Table 2 Table of running times and errors for examples with multiple evaders

7 Conclusion

We have considered an adversarial path planning problem, where the goal is to minimize the cumulative exposure/observability to a hostile observer. The current position of the latter is unknown, but the full list of possible positions is assumed to be available in advance. The key assumption of our model is that neither the evader (E) nor the enemy observer (O) can adjust their plan in real time based on the opponent’s state and actions. Instead, both of them are required to choose their (possibly randomized) strategies in advance. We discussed two versions of this problem; in the first one, a completely risk-averse evader attempts to minimize his worst-case cumulative observability. We showed that this version can be solved using previously developed methods for multiobjective path planning. However, the solution is prohibitively computationally expensive when O has a large number of surveillance plans to choose from. In the second version, the subject of optimization is the E’s expected cumulative observability on its way to the target. We modeled this as a zero-sum surveillance-evasion game (SEG) between two players: E (the minimizer) and O (the maximizer). We then presented an algorithm combining ideas from continuous optimal control, the scalarization approach for multiobjective optimization, and convex optimization which allows us to quickly compute an approximate Nash equilibrium of this semi-infinite strategic game. Finally, we showed that this algorithm extends to solve a similar problem involving a group of multiple evaders controlled by a central planner. The presented algorithm displays at most linear scaling in the number of observation plans, but further speedup techniques would be desirable; the computational bottleneck (numerically solving the Eikonal equation) could be alleviated with domain restriction methods [9] and factoring approaches [27].
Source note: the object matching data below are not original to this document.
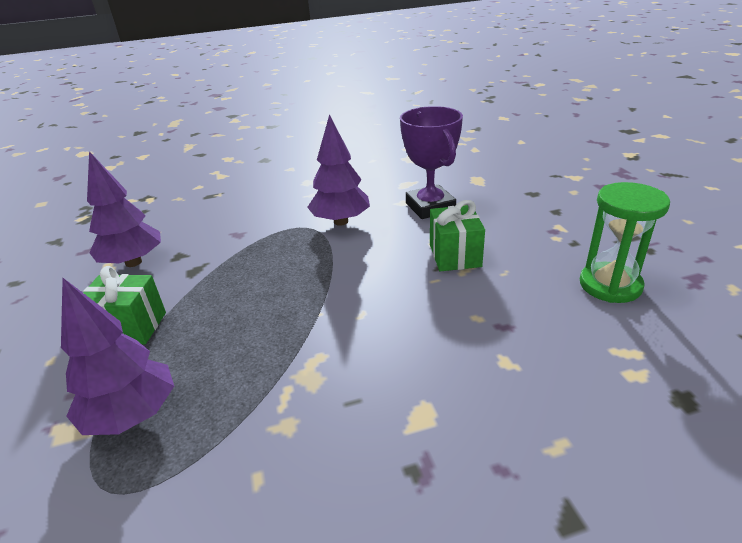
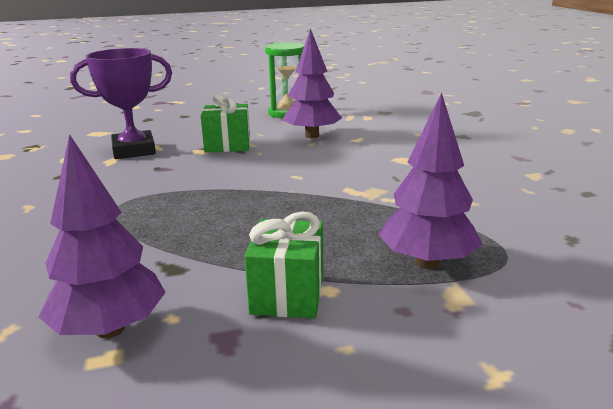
camera: 90 degrees left, 10 degrees down
purple tree [307,114,370,226] -> purple tree moved to [282,28,342,138]

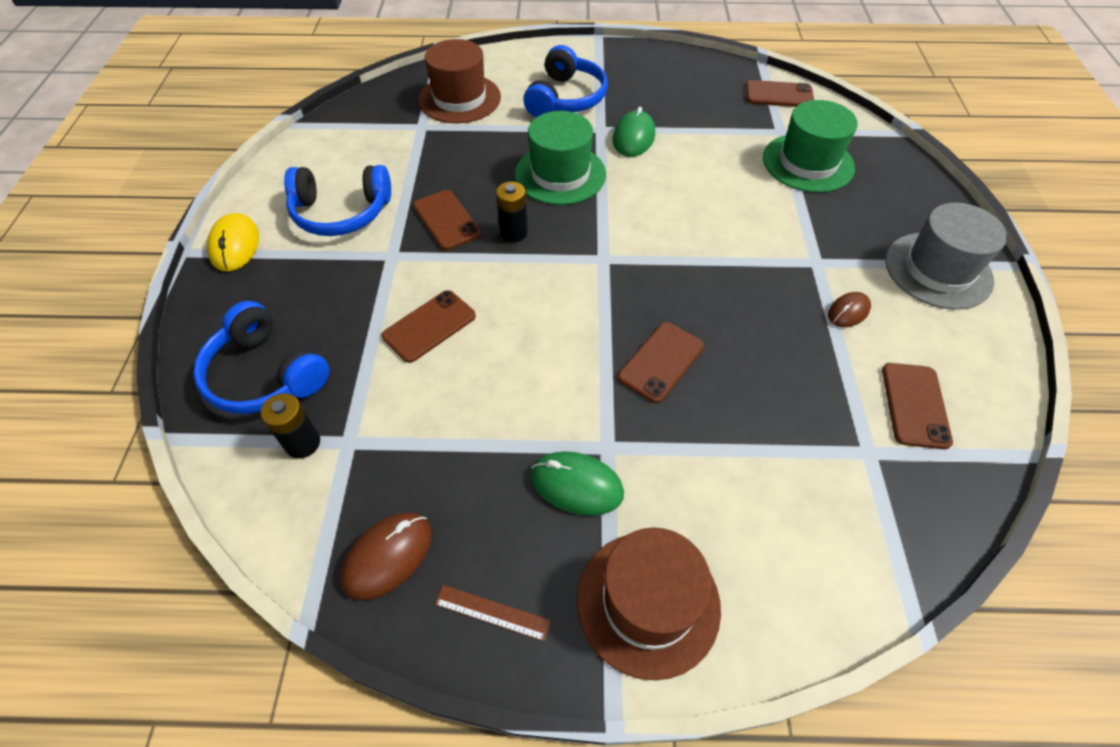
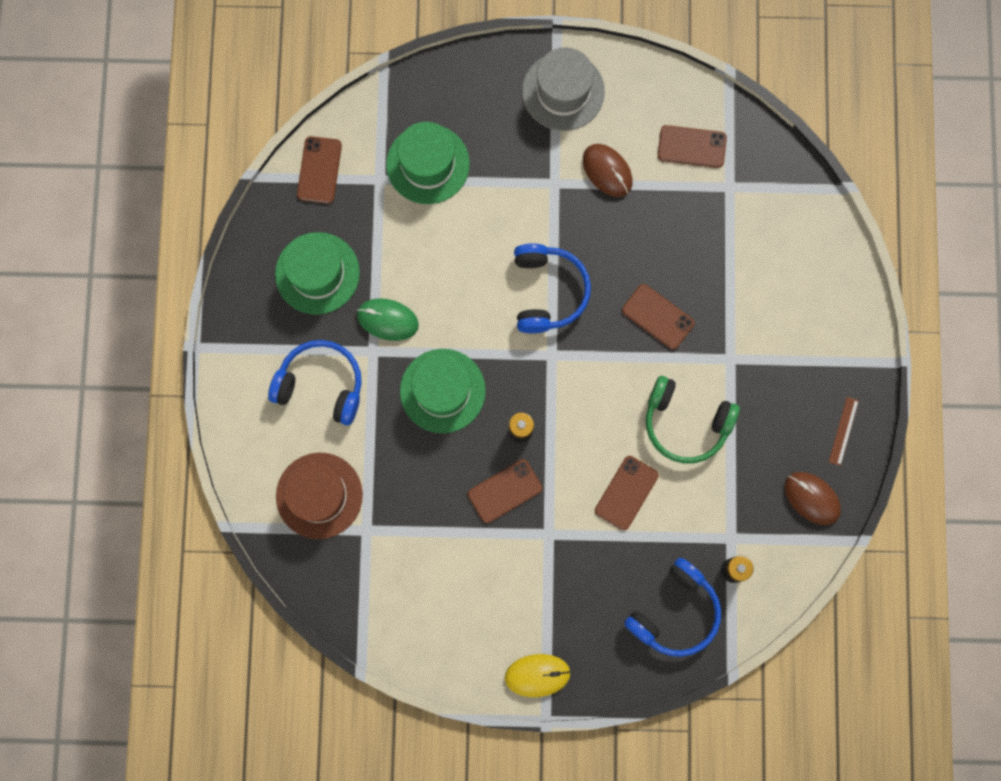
camera: 90 degrees left, 25 degrees up
blue headphones [284,165,391,236] -> blue headphones moved to [514,243,591,333]
brown phone [382,290,476,363] -> brown phone turned 75 degrees clockwise [595,456,659,530]
green mouse [531,451,624,516] -> none
brown hat [577,527,721,680] -> none
brown mouse [828,292,871,327] -> brown mouse [583,144,633,197], size x1.55
none -> green hat [275,232,360,315]
none -> green headphones [646,376,740,464]

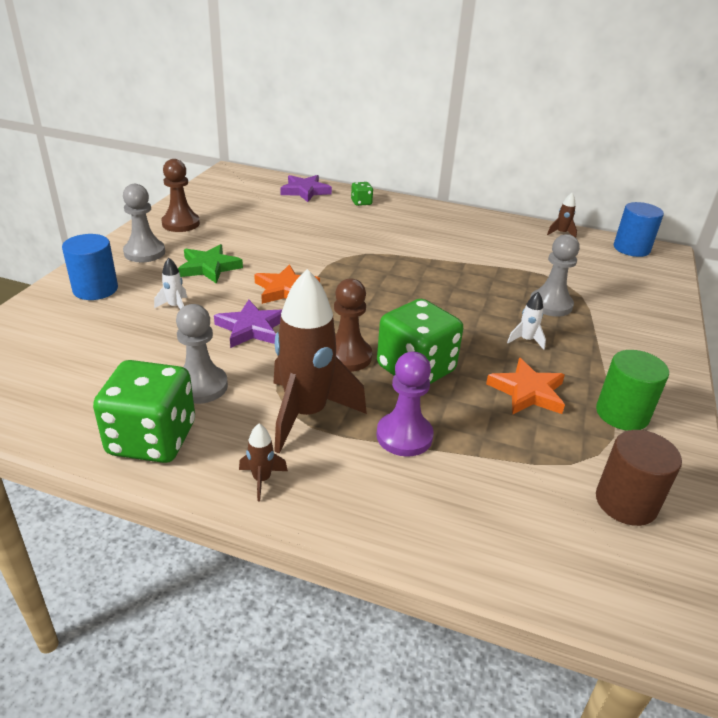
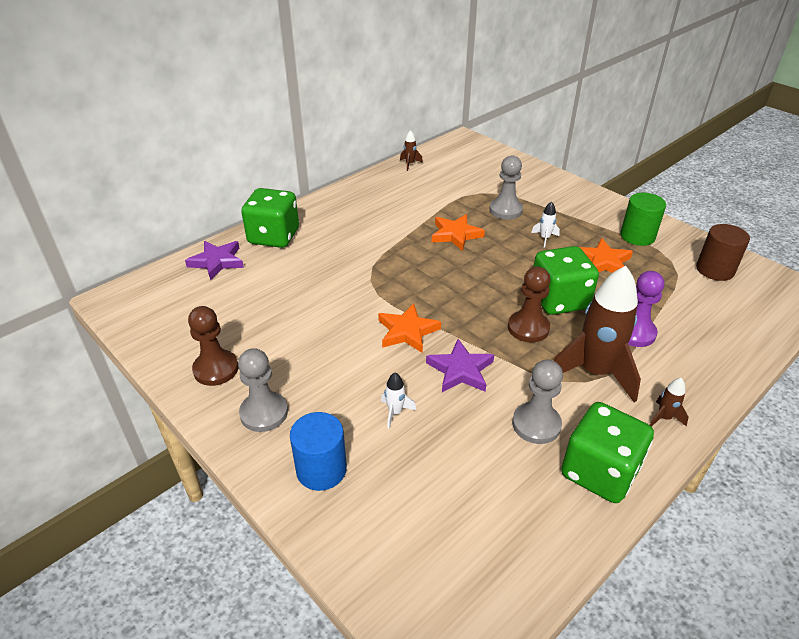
camera: 60 degrees left, 5 degrees up
green star [178,244,243,284] -> none
green dice [351,182,373,206] -> green dice [241,188,299,248], size x2.25
blue cylinder [614,202,664,257] -> none
none -> orange star [432,214,485,251]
Although this paper focused on isotropic problems, the anisotropic observer case could be treated in a similar fashion. (In practice, the pointwise observability might depend on the angle between the evader’s direction of motion and the observer’s line of sight.) This generalization will have to rely on fast numerical methods developed for anisotropic HJB PDEs, e.g., [1, 24, 31, 36]. In a follow-up paper [6], we show that time-dependent observation plans (e.g., different patrol routes) can be similarly treated by solving \(\lambda \)-parametrized finite-horizon optimal control problems with numerical methods for time-dependent HJB equations, e.g., [16, 32].

We note that the computational cost of our algorithm increases quickly with the number of evaders considered. The case involving a large number of selfish evaders could be covered by considering the evolution of a time-dependent density of observers and treating the problem using mean field games [5, 17]. Another possible extension would be to consider a group of observers choosing among a larger set of surveillance plans. In that situation, the set of pure strategies of the observers could increase exponentially, but we anticipate that the computational cost will grow much slower since the number of required Eikonal solves would not increase.